In the first aim, we developed systems and procedures for high-throughput decoding of combinatorial chromatin and DNA modifications at the single-molecule level. This single-molecule imaging technology allow for direct imaging and decoding of several epigenetic modifications on histones and DNA within the same complex. Thus, for the first time, we were able to explore directly and systematically the cross-talk, interplay and interactions of higher-order combinations of epigenetic marks. We applied this technology to study the combinatorial epigenetic states of mutant nucleosomes in pediatric gliomas (Furth et al., Cell Reports, 2022): A lysine-to-methionine substitution of residue 27 on histone H3 (K27M) is a driver mutation in high-grade pediatric gliomas, aggressive and fatal brain tumors affecting children. Our single-molecule system allowed us to image individual nucleosomes and delineate the combinatorial epigenetic patterns associated with H3-K27M expression. We found that mutant nucleosomes directly interact with MLL1, leading to a genome-wide redistribution of the active epigenetic mark H3K4me3. H3-K27M-mediated deregulation of repressive and active chromatin marks led to an unbalanced chromatin state, supporting the poorly differentiated phenotype of these tumors. Our study provided evidence for a direct effect of H3-K27M oncohistone on the MLL1-H3K4me3 pathway and highlighted the capability of single-molecule tools to reveal mechanisms of chromatin deregulation in cancer. In ongoing research, which is based on our findings, we are testing combinations of epigenetic drugs as a potential therapeutic strategy for these gliomas, with promising data in primary cell lines and mouse model (Algranati et al., iScience, in revisions).

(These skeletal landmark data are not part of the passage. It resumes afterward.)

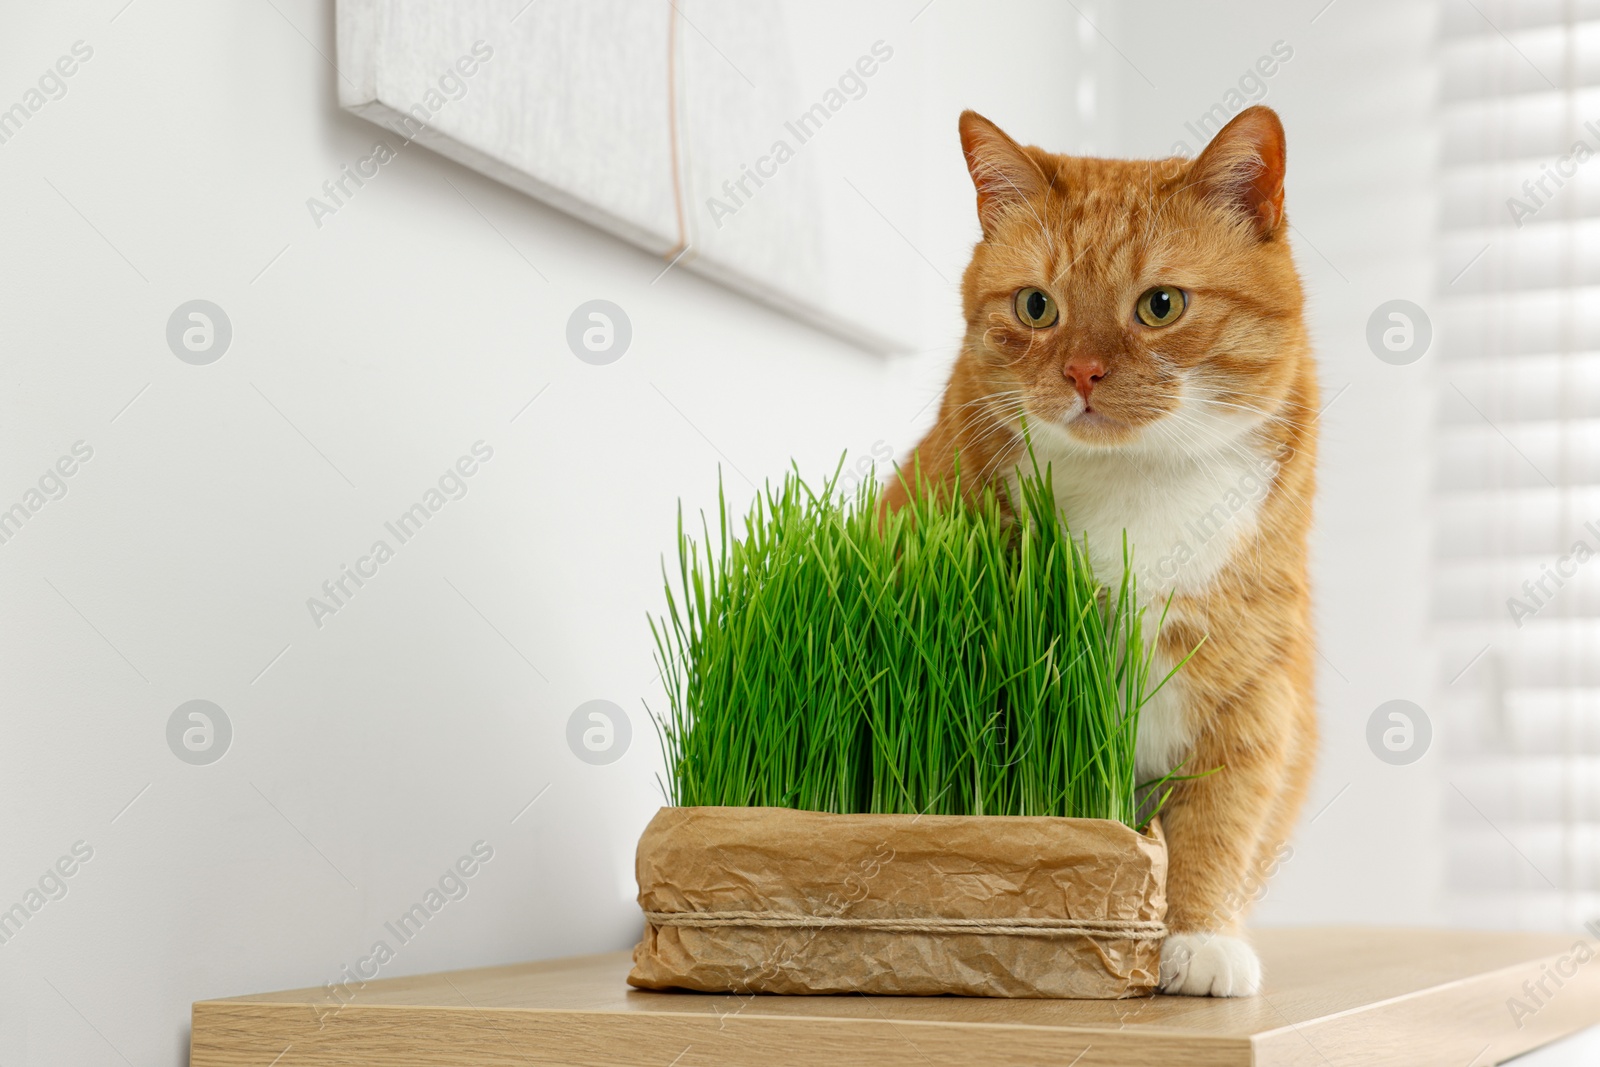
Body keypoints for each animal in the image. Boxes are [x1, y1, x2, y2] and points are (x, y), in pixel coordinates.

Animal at [883, 103, 1318, 998]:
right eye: (1035, 306)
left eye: (1161, 304)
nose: (1082, 371)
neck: (1136, 485)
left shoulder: (1253, 691)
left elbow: (1216, 827)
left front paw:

In the second aim, we developed single-molecule strategies to explore mechanisms of transcription factors and chromatin regulators binding and regulation. This work is still under progress, yet we were able to identify conditions to analyze the binding of MBD and CXXC domains, and apply this knowledge to the liquid biopsy technology developed in Aim 3.

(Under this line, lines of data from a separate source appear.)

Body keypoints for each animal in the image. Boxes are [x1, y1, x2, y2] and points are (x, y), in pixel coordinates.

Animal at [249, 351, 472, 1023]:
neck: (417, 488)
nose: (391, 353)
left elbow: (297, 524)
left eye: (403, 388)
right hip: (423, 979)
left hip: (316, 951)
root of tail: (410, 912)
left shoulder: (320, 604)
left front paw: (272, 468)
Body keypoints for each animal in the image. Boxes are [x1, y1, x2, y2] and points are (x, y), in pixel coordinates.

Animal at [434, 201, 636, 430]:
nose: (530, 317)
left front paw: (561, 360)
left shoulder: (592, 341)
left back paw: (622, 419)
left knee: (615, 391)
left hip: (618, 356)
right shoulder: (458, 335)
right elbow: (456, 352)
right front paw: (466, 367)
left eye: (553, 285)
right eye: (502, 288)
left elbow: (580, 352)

In the third aim, our goal was to apply the principles learned above and implement the single-molecule systems to explore the epigenetic code of circulating cell-free nucleosomes and identify their tissue-of-origin. Indeed, we were highly successful in that project, and developed the first technology for multiplexed single-molecule epigenetic analysis of plasma-isolated nucleosomes for cancer diagnostics (Fedyuk et al., Nature Biotechnology, 2022): We established a revolutionary proof-of-concept of a liquid-biopsy approach to cancer diagnostics. ‘EPINUC’ is a single-molecule multi-parametric assay that comprehensively profiles the Epigenetics of Plasma Isolated Nucleosomes, DNA methylation and cancer-specific protein biomarkers. Our system allows high-resolution detection of six active and repressive histone modifications, their ratios, and combinatorial patterns, on millions of individual nucleosomes by single-molecule imaging. We applied this analysis to a cohort of plasma samples and showed that it detects colorectal cancer at high accuracy and sensitivity, even at early stages. Finally, combining EPINUC with direct single-molecule DNA sequencing revealed the tissue-of-origin of colorectal, pancreatic, lung and breast tumors.